Stored data entries:
## start

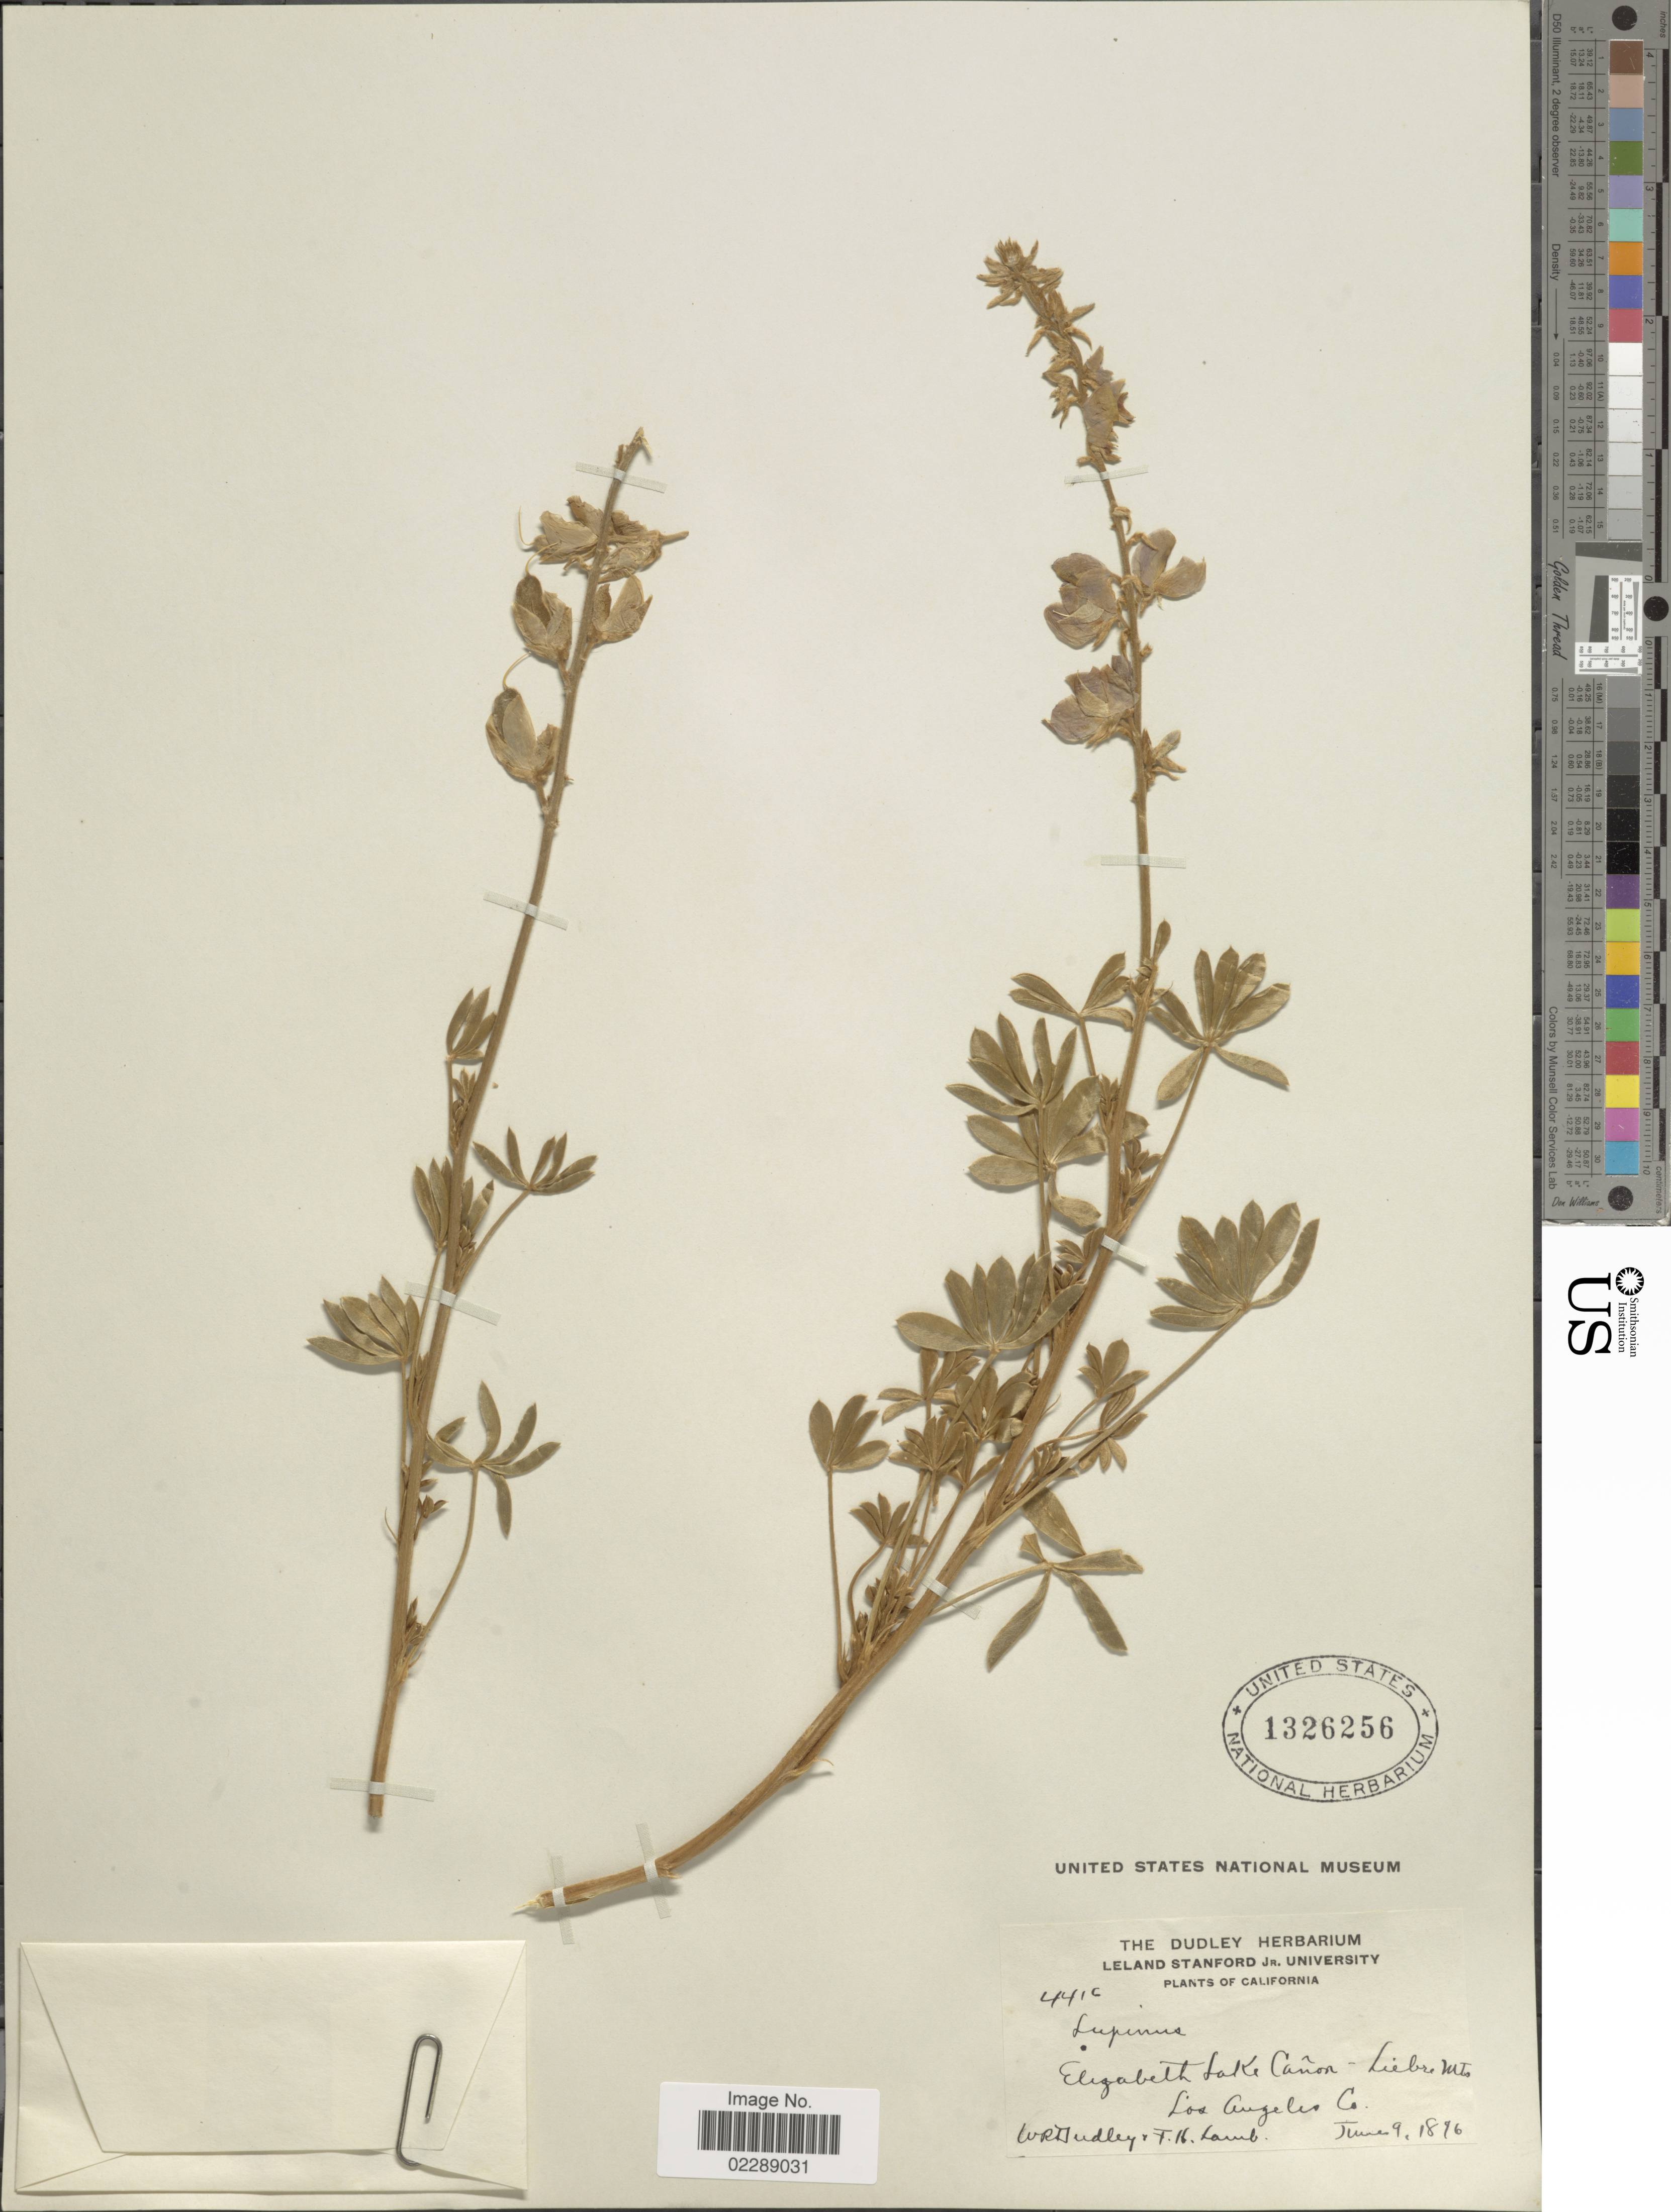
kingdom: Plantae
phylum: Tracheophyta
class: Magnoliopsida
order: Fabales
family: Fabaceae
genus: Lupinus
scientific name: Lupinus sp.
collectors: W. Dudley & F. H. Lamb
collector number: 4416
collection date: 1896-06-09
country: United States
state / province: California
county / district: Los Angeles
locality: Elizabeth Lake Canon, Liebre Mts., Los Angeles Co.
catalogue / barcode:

## end

WHAT THE TASK REQUIRES
Copy every line of the entries above word for word, but leave out the pictures.

RESULT OF THIS EXERCISE
kingdom: Plantae
phylum: Tracheophyta
class: Magnoliopsida
order: Fabales
family: Fabaceae
genus: Lupinus
scientific name: Lupinus sp.
collectors: W. Dudley & F. H. Lamb
collector number: 4416
collection date: 1896-06-09
country: United States
state / province: California
county / district: Los Angeles
locality: Elizabeth Lake Canon, Liebre Mts., Los Angeles Co.
catalogue / barcode:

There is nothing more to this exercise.